Tenants should be looking at their outgoings history to determine whether they have paid significant:
ESM or other Building Act compliance costs; and
s 52(2) repair and maintenance costs.
At the same times, retail tenants should consider whether they have paid:
legal or other costs; and
Tenants should also consider whether the landlord has complied with the requirements of s 39 of the RLA and the Retail Leases Regulations 2013 (Vic).
However, landlords should not be hasty to repay any amounts claimed.
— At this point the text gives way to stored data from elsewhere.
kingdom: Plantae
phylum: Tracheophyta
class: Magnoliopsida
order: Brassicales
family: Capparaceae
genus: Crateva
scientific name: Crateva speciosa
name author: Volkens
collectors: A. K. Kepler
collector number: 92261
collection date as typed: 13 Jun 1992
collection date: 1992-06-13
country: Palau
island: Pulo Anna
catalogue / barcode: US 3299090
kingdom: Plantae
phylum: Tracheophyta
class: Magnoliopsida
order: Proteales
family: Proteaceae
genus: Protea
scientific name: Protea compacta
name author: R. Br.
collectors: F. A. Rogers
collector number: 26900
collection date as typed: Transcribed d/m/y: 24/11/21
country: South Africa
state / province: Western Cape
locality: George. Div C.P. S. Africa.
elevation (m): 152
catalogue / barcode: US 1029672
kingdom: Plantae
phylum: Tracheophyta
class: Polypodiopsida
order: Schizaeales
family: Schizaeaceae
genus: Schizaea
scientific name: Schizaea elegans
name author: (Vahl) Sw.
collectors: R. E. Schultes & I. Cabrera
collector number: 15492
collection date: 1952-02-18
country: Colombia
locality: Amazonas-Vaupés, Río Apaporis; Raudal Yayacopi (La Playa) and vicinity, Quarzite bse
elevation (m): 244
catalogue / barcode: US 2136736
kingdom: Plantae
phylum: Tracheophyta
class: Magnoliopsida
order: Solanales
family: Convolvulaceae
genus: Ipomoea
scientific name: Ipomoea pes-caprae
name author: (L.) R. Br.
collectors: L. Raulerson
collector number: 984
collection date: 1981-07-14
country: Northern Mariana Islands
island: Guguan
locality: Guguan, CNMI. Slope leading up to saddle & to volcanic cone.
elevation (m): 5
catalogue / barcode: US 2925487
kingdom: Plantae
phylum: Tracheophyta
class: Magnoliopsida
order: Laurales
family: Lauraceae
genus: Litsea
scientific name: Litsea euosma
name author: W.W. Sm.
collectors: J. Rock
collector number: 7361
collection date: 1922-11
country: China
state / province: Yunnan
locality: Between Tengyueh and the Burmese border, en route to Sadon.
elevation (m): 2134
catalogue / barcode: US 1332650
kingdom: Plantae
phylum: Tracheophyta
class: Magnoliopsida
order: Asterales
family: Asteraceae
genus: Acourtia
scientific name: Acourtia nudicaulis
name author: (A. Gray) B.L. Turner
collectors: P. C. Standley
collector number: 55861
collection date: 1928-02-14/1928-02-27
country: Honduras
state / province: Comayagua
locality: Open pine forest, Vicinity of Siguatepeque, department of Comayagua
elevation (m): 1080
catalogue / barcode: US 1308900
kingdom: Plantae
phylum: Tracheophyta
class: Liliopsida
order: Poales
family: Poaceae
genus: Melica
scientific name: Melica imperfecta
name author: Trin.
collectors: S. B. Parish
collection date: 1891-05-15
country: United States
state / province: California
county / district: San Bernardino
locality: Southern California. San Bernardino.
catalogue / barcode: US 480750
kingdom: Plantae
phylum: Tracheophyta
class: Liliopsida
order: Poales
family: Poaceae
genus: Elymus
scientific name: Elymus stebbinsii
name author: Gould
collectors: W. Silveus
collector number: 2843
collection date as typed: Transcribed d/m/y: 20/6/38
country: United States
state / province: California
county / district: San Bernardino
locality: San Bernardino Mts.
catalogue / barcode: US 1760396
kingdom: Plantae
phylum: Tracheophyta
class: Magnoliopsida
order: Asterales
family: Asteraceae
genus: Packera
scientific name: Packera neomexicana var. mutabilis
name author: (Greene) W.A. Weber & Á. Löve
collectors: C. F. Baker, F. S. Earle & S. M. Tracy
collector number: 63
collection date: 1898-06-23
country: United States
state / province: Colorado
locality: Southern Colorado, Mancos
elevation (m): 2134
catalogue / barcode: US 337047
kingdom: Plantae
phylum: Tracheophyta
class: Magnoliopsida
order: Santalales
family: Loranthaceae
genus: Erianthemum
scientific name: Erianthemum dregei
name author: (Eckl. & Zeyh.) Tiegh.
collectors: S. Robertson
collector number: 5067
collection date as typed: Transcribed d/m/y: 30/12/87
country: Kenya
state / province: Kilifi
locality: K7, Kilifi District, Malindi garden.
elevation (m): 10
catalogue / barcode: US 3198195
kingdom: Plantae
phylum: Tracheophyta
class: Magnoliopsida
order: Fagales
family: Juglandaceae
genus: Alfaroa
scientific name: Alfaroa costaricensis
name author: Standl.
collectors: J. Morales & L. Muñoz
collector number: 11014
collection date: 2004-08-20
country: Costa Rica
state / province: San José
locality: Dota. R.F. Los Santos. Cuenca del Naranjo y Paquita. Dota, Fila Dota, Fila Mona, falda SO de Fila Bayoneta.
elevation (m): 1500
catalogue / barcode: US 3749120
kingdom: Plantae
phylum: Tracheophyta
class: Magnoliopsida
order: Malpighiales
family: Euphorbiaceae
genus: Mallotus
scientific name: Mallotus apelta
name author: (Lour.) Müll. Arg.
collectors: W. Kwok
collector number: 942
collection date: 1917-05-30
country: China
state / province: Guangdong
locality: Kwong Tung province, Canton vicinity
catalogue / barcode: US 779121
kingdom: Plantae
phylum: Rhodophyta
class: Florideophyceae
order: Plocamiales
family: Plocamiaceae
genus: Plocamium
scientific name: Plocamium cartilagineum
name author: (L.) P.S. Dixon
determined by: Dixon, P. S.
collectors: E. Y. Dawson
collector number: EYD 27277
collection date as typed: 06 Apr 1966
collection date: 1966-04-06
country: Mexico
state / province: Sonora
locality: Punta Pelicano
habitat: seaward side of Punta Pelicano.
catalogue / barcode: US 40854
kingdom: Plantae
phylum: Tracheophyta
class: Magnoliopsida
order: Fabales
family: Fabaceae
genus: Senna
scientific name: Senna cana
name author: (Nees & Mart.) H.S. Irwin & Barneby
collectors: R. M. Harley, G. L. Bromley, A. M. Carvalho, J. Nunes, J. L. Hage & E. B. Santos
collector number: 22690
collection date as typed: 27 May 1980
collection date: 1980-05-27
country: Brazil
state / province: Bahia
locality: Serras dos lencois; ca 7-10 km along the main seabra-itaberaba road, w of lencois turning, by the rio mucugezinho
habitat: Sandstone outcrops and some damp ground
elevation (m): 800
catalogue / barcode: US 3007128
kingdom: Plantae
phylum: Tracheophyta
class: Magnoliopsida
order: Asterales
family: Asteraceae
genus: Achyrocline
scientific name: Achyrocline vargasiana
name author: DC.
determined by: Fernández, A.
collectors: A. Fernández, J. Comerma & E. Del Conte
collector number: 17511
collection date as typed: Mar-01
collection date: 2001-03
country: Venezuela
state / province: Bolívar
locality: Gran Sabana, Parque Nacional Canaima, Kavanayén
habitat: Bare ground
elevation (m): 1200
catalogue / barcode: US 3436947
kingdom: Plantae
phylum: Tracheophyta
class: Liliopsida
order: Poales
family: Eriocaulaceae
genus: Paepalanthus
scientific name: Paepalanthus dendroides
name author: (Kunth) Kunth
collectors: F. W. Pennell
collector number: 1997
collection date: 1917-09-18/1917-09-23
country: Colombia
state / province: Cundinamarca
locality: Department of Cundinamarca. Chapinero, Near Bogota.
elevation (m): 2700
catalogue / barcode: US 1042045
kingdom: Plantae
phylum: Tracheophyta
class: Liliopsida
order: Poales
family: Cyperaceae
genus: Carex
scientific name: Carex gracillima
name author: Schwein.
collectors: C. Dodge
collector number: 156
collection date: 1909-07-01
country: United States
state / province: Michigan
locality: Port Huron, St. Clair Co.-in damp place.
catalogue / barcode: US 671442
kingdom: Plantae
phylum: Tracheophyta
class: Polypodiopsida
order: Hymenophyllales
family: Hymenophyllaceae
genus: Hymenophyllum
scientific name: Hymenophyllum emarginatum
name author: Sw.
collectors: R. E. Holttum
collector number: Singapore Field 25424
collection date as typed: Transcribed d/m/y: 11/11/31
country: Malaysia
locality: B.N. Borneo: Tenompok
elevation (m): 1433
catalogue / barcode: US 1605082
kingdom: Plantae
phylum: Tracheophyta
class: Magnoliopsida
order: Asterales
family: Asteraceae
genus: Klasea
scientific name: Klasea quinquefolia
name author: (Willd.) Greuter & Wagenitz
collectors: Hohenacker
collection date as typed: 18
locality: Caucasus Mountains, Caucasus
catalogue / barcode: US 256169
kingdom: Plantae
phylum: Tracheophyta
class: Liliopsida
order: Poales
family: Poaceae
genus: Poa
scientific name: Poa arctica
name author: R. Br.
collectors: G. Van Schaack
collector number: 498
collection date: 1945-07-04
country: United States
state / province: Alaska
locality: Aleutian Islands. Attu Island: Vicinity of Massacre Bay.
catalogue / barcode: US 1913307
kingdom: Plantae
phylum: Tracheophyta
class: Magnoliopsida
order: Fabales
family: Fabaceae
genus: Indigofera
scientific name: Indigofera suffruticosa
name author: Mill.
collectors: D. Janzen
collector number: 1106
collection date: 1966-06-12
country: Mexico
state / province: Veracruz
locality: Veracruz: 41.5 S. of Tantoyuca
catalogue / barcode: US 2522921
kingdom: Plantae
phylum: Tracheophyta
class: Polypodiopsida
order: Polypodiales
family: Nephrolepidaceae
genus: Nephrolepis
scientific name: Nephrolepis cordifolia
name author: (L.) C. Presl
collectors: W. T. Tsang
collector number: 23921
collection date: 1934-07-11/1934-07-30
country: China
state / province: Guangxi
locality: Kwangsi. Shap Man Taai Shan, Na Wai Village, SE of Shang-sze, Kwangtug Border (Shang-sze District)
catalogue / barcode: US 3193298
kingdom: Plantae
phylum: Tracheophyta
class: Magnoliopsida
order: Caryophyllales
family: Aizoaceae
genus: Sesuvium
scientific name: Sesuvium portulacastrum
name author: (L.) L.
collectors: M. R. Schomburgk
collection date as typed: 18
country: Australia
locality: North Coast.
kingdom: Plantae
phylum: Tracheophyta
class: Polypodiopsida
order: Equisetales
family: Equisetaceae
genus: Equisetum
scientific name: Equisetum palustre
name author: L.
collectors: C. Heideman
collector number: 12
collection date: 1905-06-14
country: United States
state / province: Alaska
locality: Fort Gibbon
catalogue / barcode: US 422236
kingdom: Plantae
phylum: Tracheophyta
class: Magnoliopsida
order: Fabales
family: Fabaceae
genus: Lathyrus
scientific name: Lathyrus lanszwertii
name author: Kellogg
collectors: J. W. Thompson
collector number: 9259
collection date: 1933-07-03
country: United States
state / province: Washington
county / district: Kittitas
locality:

There are a number of issues to be considered in any recovery action, including:
whether it is commercially viable to make a claim (depending on the sums involved);
whether the tenant can set-off the claim against their rent (the presence of a clause in the lease prohibiting set-off will be significant);
the effect of the statute of limitations;
the effect of delay in making the claim and whether the landlord has materially changed its circumstances in reliance on the payment;
the extent of any benefit received by the tenant for the payments made (see Ovidio Carrideo Nominees Pty Ltd v The Dog Depot Pty Ltd  VSCA 6 and Richmond Football Club Limited v Verraty Pty Ltd (ACN 076 360 079) (Retail Tenancies)  VCAT 2104). An interesting question arises if the rent was expressly bargained for and set on the assumption that the tenant would undertake work that affected by the opinion;
whether the lease or agreement to lease was agreed to on a mistaken understanding of the law;
the possibility of amendments to either or both statutes; and
the possibility that the President’s opinion will not be adopted by a subsequent court or Tribunal (especially on appeal).
The validity and weight of these considerations, and whether they provide a defence or defences to landlords, will be tested in the fullness of time.
The resolution of some issues will also depend on the particular circumstances of the landlord and the tenant.
Tenants and their lawyers considering making a claim for the recovery of outgoings paid, and landlords and their lawyers facing those claims, should consider obtaining specialist advice.
Status of the opinion
There has also been recent discussion of the extent to which the President’s opinion creates a binding precedent.
While it does not create a binding precedent in the strict sense, it effectively has the status of a Supreme Court decision for most purposes because:
it is the decision of a Justice of the Supreme Court and President of VCAT exercising statutory power in a case argued by counsel, including two contradictors;
the opinion vindicates the decisions of Deputy President Macnamara in Chen v Panmure and Café Dansk and Senior Member Riegler in McIntyre v Kucminska;
the President refers to providing an ‘answer to the questions definitively’ (at ), so did not view the opinion as a mere guideline;
the decision in relation to the recovery of s 52(2) costs is broadly similar to the published views of Croft J that were followed in Chen v Panmure; and
consequently, it is likely to be followed by VCAT members at first instance and a Judge hearing an appeal is likely to view the opinion as persuasive. A Judge on appeal is not strictly bound by the decision of another single Judge in any event, so the opinion should be treated as having the same standing as a decision from a single Judge in the Supreme Court.
Implications for renegotiating leases and for valuers determining rent
The parties should approach their negotiations on the footing that s 52 RLA 2003 costs and the costs of ESMs and other requirements of the Building Act and regulations are not recoverable and set the rent accordingly.
If they cannot agree, the valuer reviewing the rent should consider whether the rent should be ‘grossed up‘ on the assumption that compliance costs cannot be recovered.
Other obligations under the Building Act and Regulations
It is also important to remember that s 251 of the Building Act applies to all obligations placed on the owner under the Building Act or the Regulations.
Although the President’s opinion does not address this directly, the prohibition on recovery may extend to the cost of compliance with a Building Order or Building Notice.